Letzte "Wein-Recherche": Kostproben vom neuen "Goldküste-Zentrum"

Zwei Betriebe der deutschen Wein-Elite bildeten den Abschluss der dritten “Wein-Recherche” im Presseclub Mainz. Am 18. August präsentierten sich die beiden Ingelheimer VDP-Weingüter Neus und Schloss Westerhaus im Clubdomizil Erbacher Hof.

 

 

Moderator Hermann-Josef Berg ironisch: “Wir wollen ja nicht den Eindruck erwecken, ein Presse-Weinclub zu sein!” Von der Konzeption sei dieser so genannte “Rheinhessen-Check/Wein-Recherche ein vorgezogener Beitrag zum anstehenden Jubiläum “200 Jahre Rheinhessen” gewesen. “Der Wein ist eben ein  Charakteristikum dieser Region”, so Berg. Ob es 2016 weitere “Recherchen” zu anderen rheinhessischen Themenbereichen gibt, ließ er offen.

Dem Verband Deutscher Prädikatsweingüter gehören rund 200 Spitzenbetriebe an; Rheinhessen steuert derzeit 15 Weingüter bei. Neus und Schloss Westerhaus gehören in diesem Kreis zu den Etablierten. Dies dokumentierten auch die verkosteten Weine:

  • 2014er Ingelheimer Riesling (Ortswein Westerhaus),
  • 2014er Ingelheimer Weisser Burgunder (Ortswein Neus),
  • 2014er Ingelheimer Grauer Burgunder (Ortswein Westerhaus),
  • 2014er Spätburgunder Rosé (Gutswein Neus),
  • 2012er Schloss Westerhaus Spätburgunder Grosses Gewächs (Lagenwein),
  • 2012er Spätburgunder Pares Großes Gewächs (Lagenwein Neus).

Gräflicher Wein von Ingelheims Westerberg
Johannes Graf von Schönburg-Glauchau – auf Foto rechts – führt gemeinsam mit seiner Frau Gräfin Ivonne (eine Urenkelin des Rüsselsheimer Autobauers Adam von Opel) diesen Betrieb. Im französischen Chateau-Stil erbaut, thront es über dem Selztal und ermöglicht mit seiner “kalten Lage” am Westerberg (gegenüber den wärmen Flächen am Mainzer Berg) das Herstellen frischer und säurebetonter Weine. Graf von Schöneburg und der junge Kellermeister Tony Frank wissen genau, wo sie Rieslinge und Spätburgunder mit hohem Qualitätspotenzial ernten können – vor allem auf den Rebflächen direkt unterhalb von Schloss Westerhaus. Nach schwierigen Jahren hätten sich “die Weine gesteigert”, befindet auch der richtungsweisende Weinführer Gault Millau. Graf von Schönburg-Glauchau: “Für die Vermarktung ist eine gute Bewertung wichtig, aber wir orientieren uns nicht daran, sondern zielen auf eine langfristige Positionierung unserer Kresenzen als Premiumweine.”
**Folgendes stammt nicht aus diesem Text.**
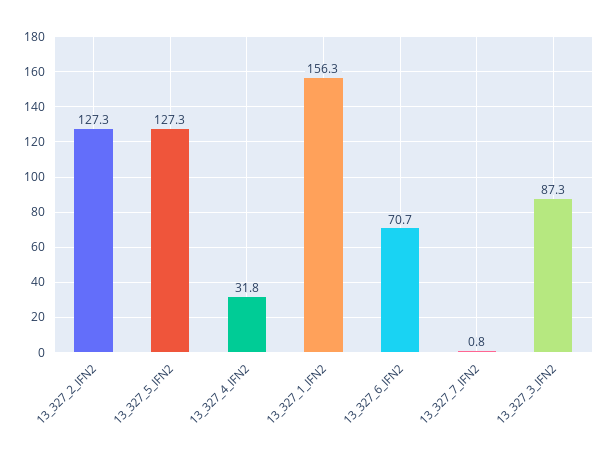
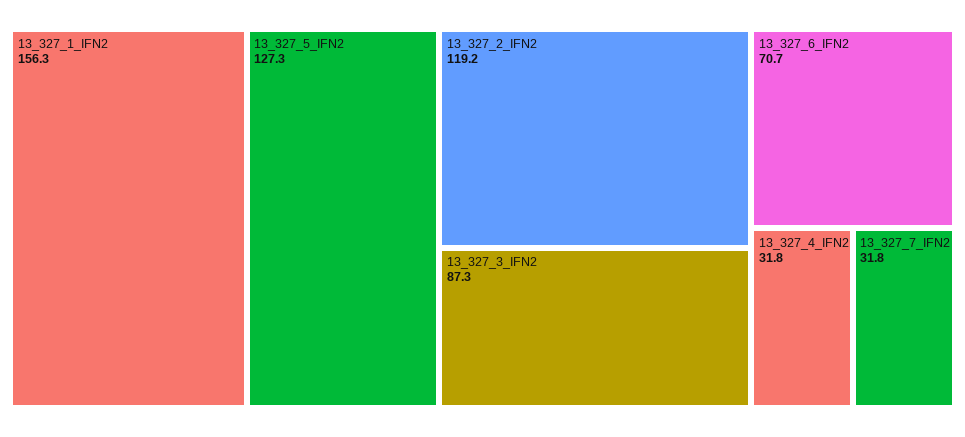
  {
-   "13_327_2_IFN2": 127.3,
+   "13_327_2_IFN2": 119.2,
    "13_327_5_IFN2": 127.3,
    "13_327_4_IFN2": 31.8,
    "13_327_1_IFN2": 156.3,
    "13_327_6_IFN2": 70.7,
-   "13_327_7_IFN2": 0.8,
+   "13_327_7_IFN2": 31.8,
    "13_327_3_IFN2": 87.3
  }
Neus: Zurück zu altem Ruhm als Spätburgunder-Spitzenerzeuger
Über die Hypes von Bewertungen hinaus, gilt auch für Christian Schmitz: “Qualitatives bewahren und sukzessive ausbauen!” Während er früher solche Weine als Gesellschafter des (von Kuehne & Nagel übernommenen) alteingesessenen Mainzer Logistikunternehmens G.L. Kayser transportierte, sorgt er jetzt für deren zielgerichtete Vermarktung. Schmitz: “Wir wollen wieder zu einem der renommiertesten Spätburgunder-Betriebe Deutschlands werden!” Dies war der 1881 gegründete Betrieb bereits schon: Gründer Josef Neus galt als qualitativer Vordenker der Region. Mit dem aus Neuseeland stammenden Kellermeister Paul “Kiwi” Schefford ist er bereits auf einem guten Weg, attestiert auch der Gault Millau in seiner 2015er Ausgabe. Das Weingut besitzt vielleicht die schönste Kelleranlage in Rheinhessen – quadratisch angelegt, mit rund 80 Holz-/Barriquefässern. Mit dem Schmitz-Engagement lässt sich die Erkenntnis verbinden: Neus ist back!

Beide Weingüter profitieren dabei von der “Klima-Insel” Ingelheim mit in der Regel wenigen Witterungskapriolen wie Hagelschäden. Und mit einem fantastischen Muschelkalk-Terroir schenkt die Natur der selbst ernannten Rotweinstadt ideale Voraussetzungen nicht nur für Spätburgunder und Rieslinge, sondern auch für überzeugende Weiß- und Grauburgunder. Nicht ohne Grund sprechen Wein-Experten und -Journalisten von einem neuen “Goldküste-Zentrum” in Deutschlands Weinlandschaft.